Hey ATM - have you ever looked any sort of center of gravity measurements on the large fin-type coolers? Basically, if the COG is too high off the chip, I could easily envision more than 50 lb worth of pressure applied asymmetrically during normal shipping "bumping" for some of the larger fin coolers.
The question to me isn't so much that, but zoom out and look at the big picture...
... why was this not reported with previous generation CPUs that used the same coolers? This seems to be an issue with the substrate the CPU die is on? I mean, those coolers have been around for years.
Right. I read that.. but they also said the 50lb of force is still the same. So, in theory, it shouldn't do that.
Surely. But why didn't they bend previous gen CPUs and this did even though it was rated for the same amount of force?
50lbs of bricks is the same as 50lbs of feathers, right?
Yep, me too. I guess with the thinner substrate, it is allowing (a lot) more deviation...

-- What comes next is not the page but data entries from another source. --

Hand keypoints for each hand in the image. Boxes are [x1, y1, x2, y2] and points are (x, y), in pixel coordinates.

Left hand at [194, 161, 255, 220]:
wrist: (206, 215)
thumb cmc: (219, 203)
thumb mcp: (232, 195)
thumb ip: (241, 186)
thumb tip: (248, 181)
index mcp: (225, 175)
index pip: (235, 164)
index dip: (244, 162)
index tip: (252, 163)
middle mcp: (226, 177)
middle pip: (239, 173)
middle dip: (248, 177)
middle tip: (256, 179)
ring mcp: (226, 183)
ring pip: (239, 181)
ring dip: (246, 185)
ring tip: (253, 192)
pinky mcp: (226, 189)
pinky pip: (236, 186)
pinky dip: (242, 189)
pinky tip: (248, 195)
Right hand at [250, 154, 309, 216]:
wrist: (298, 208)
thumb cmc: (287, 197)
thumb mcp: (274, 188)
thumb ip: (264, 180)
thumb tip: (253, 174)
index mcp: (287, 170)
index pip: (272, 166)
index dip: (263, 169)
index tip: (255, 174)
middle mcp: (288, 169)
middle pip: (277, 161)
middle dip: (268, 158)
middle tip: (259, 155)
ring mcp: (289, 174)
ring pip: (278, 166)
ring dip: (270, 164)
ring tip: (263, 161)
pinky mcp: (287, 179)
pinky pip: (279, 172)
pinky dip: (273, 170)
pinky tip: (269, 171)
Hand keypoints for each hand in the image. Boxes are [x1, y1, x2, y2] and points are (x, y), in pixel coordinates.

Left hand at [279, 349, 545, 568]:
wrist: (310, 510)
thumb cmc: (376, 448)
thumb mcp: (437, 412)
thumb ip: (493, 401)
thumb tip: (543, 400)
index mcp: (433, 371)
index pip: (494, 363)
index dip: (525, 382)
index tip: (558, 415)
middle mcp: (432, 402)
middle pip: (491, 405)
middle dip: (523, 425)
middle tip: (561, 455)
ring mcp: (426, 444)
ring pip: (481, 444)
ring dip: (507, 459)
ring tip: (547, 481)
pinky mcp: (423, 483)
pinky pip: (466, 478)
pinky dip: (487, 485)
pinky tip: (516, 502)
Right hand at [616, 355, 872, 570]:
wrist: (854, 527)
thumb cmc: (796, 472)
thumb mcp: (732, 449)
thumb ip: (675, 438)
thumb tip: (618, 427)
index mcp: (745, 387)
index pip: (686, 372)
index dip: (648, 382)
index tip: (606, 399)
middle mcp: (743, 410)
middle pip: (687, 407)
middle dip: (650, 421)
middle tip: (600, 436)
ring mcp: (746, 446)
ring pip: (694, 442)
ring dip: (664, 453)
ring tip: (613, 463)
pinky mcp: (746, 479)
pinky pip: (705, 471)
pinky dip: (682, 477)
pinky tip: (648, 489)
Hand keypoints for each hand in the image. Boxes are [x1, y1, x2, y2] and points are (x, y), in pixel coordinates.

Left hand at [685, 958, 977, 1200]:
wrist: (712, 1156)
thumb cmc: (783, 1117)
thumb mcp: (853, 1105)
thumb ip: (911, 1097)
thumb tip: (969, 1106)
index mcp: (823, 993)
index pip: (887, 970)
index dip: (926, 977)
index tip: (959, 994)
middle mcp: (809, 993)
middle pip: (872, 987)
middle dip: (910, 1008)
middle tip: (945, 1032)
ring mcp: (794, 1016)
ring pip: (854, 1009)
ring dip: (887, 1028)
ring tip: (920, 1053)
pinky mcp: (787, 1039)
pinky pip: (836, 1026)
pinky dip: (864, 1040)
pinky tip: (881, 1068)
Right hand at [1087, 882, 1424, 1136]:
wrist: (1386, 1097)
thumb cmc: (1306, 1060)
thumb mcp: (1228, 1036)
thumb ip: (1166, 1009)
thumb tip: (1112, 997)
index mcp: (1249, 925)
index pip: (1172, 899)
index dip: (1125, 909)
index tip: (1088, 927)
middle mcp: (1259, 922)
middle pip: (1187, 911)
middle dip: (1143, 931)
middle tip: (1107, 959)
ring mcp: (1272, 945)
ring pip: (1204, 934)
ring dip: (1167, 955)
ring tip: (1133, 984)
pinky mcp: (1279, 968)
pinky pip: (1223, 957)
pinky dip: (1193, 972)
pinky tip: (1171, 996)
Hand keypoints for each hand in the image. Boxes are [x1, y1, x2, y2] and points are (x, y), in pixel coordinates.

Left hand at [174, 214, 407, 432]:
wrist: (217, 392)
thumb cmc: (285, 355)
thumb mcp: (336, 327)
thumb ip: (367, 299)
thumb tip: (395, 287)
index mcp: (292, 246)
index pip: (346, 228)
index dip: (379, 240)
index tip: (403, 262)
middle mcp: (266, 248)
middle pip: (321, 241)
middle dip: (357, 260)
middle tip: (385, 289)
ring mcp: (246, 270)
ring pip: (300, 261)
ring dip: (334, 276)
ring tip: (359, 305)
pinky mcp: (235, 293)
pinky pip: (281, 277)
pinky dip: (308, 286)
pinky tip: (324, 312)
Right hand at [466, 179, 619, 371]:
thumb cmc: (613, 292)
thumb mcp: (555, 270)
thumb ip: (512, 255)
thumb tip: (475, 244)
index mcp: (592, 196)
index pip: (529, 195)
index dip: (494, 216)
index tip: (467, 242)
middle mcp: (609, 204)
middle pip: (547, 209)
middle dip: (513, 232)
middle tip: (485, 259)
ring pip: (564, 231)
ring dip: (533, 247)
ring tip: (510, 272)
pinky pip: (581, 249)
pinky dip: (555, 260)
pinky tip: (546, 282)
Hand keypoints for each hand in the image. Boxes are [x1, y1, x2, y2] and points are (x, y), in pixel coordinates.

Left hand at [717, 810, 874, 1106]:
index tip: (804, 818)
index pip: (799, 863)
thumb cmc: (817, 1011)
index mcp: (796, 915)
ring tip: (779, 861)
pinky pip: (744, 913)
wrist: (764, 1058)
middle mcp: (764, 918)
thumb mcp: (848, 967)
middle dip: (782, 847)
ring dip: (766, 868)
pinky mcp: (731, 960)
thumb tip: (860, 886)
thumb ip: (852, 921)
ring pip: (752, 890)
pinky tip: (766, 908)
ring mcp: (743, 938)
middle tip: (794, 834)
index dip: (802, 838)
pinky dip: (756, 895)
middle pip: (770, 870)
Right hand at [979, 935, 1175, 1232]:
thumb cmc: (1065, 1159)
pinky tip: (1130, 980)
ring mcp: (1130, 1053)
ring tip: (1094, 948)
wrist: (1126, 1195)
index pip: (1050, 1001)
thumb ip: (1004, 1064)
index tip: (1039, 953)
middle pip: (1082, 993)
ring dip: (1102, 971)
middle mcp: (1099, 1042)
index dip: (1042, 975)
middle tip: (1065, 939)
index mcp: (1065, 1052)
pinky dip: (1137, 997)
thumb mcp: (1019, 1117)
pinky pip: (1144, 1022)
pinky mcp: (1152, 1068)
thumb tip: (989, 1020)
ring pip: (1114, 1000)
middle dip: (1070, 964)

... but you would like they would have found this in their testing (an underlying point of my statements) and this wouldn't/shouldn't happen...
Are all Skylake boards thinner or is this a vendor-by-vendor issue?
I ask because I have an Asrock 170 Extreme4 here waiting for a 6600K.
However I won't be mounting any cinder block coolers on it!
Not motherboards, but the actual PCB on the CPU itself.
All Skylake CPU's are thinner than Haswell, yes.
As long as you use a cooler that adheres to Intel's 50lb clamping force you'll have zero issues.